Asylum Antics

By Mark Krikorian on August 13, 2013

While media grannies are getting their knickers in a twist over the antics of a Missouri rodeo clown, a cascading, Mariel Boatlift-style immigration emergency may be brewing on the Mexican border. Fox reports:

A sudden influx of illegal immigrants from Mexico requesting asylum is overwhelming immigration agents in San Diego, forcing agencies to rent hotel rooms for some undocumented families and release others to cities around the U.S.

Documents obtained exclusively by Fox News show Immigration and Customs Enforcement has been paying for hotel rooms for dozens of recently arrived families to relieve overcrowding inside the San Ysidro and Otay Mesa, Calif., processing centers. Some ICE employees are working overtime and others have been asked to volunteer to work weekend shifts. "Duties include intake, placements, transports and release of family groups and unaccompanied minors," according to a memo obtained by Fox News.

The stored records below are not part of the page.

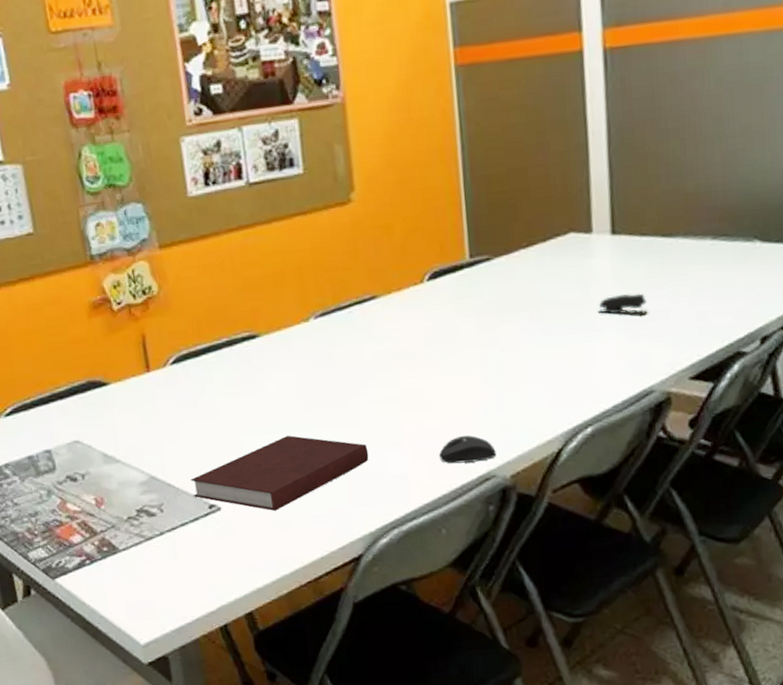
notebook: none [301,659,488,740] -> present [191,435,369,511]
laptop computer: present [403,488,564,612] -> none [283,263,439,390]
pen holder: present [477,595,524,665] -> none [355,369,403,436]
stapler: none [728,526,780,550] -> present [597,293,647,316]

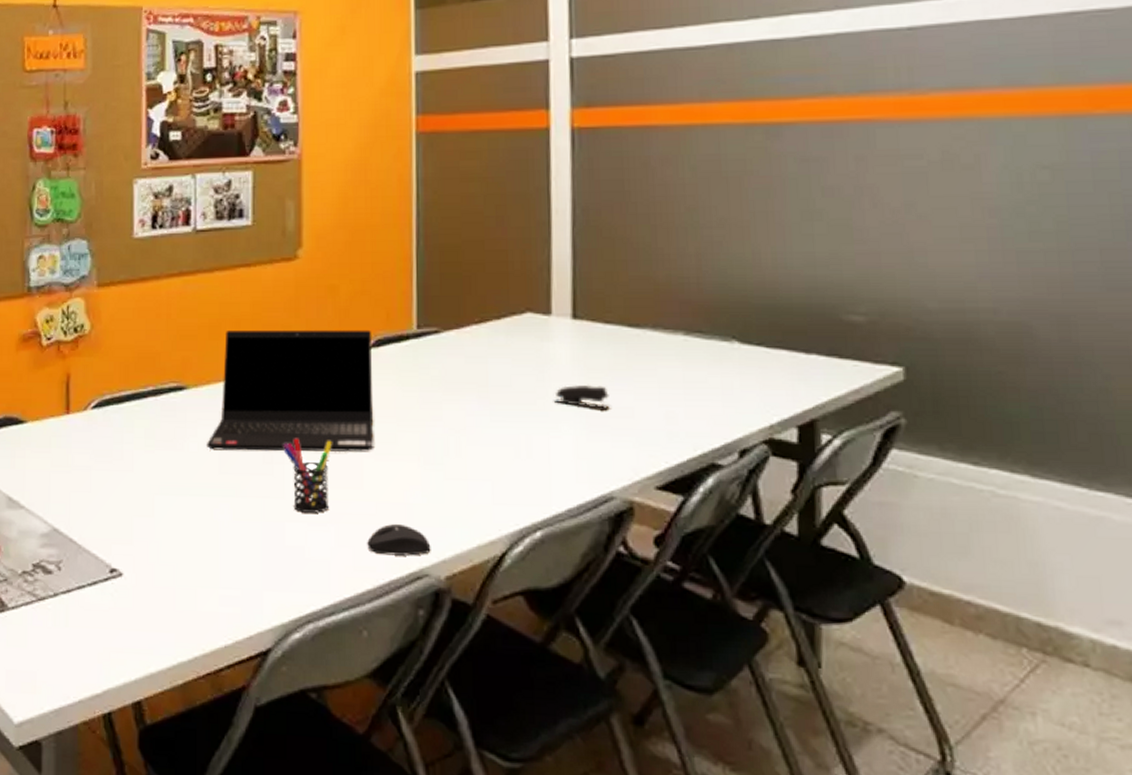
notebook: present [191,435,369,511] -> none [95,499,289,585]
laptop computer: none [283,263,439,390] -> present [205,329,374,452]
pen holder: none [355,369,403,436] -> present [283,438,332,513]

This is the nightmare scenario of border control — thousands of Mexicans just showing up at our border crossings and demanding asylum based on fear of cartel violence (generalized violence is not grounds of asylum). Very few Mexican applicants end up receiving asylum, but that's not the point — once they're released into the country, they can just disappear (especially under this administration). That's why immigration, faced with the onslaught, is housing some in local hotels (including this Quality Suites), to make sure they don't run off. "Others," reported Fox:

were released to addresses in Texas, Florida and even Brooklyn, N.Y. ICE sources say the addresses are almost always bogus. When they don't show up for court, they are removed by an immigration judge in absentia.

"Removed in absentia" means they're ordered deported, but that order just goes on the pile of hundreds of thousands of others that have been issued but ignored — unless you're a rapist or drug dealer, no one's looking for you.

And this isn't some random upsurge — the applicants have been coached on what to say:

"This clearly has to have been orchestrated by somebody," said former U.S. Attorney for Southern California Peter Nunez [and chairman of the board of CIS]. "It's beyond belief that dozens or hundreds or thousands of people would simultaneously decide that they should go to the U.S. and make this claim."

The coordinated nature of these asylum claims is all the more obvious since Baja, where these people are crossing from, has not seen the same level of cartel violence as other parts of the border.

Last month, a group of young illegal aliens conducted a publicity stunt by returning to Mexico then turning around and demanding to be readmitted to pursue just such asylum claims. After detaining them for a couple of weeks, the administration let them go last week. Given that experience, it's entirely possible that the surge in phony asylum claims we're seeing was actually orchestrated not by smuggling rings but by the pro-immigration, anti-border lobbyists in this country, perhaps by the DREAM activists themselves.

Congress gave the immigration authorities a tool to prevent this kind of thing. "Expedited removal" was authorized in the 1996 immigration law and allows border agents to make a determination whether an asylum applicant has a "credible fear" of persecution — a lower bar than you need to prove to actually receive asylum but enough to get you into the pipeline and, usually, released into the general population while you wait for your hearing. The problem is that DHS is setting the credible fear bar too low, letting in people who should simply be turned away. This is all the more true given that asylum is only available to people who can't find a place within their own country where they can escape persecution; much of Mexico has not experienced cartel violence, so asylum applications should be dismissed out of hand. If a border journalist, say, flees a border bridge one step ahead of cartel assassins, we're obviously not going to send him back the way he came. But granting him asylum isn't the answer; rather, we need to put him on a plane headed for Mexico City or a ship bound for Yucatan — places in his own country.

The reason this could spiral out of control is that as word spreads that you can just walk up to a port of entry in California and be admitted after uttering the right key words, you could see thousands, then tens of thousands trying their luck. This isn't even in the administration's interests, because a Mariel-style debacle would scare off timorous Republican congressmen who desperately want to sell out their consituents by voting for amnesty and increased immigration, but need political cover. So my prediction is the administration will start cracking down, at least until an amnesty passes.

UPDATE: A retired border agent e-mailed a colleague of mine that something similar is happening with people from India making bogus asylum claims at border Ports of Entry in Arizona:

Since October 2012 about 2,000 Indian nationals have asked for political asylum at both Nogales POEs. (Before they open the Mariposa POE at 6 in the morning, the Indians are already waiting at the gate.) They are coming every day, no end in sight. . . . These figures are from inside the port, CBP refuses to give official statistics. . . . We cannot refuse them, they are processed (taking away lots of POE officers from more important work) and sent on to central processing stations where they are given a hearing date and released . . . never to be seen again.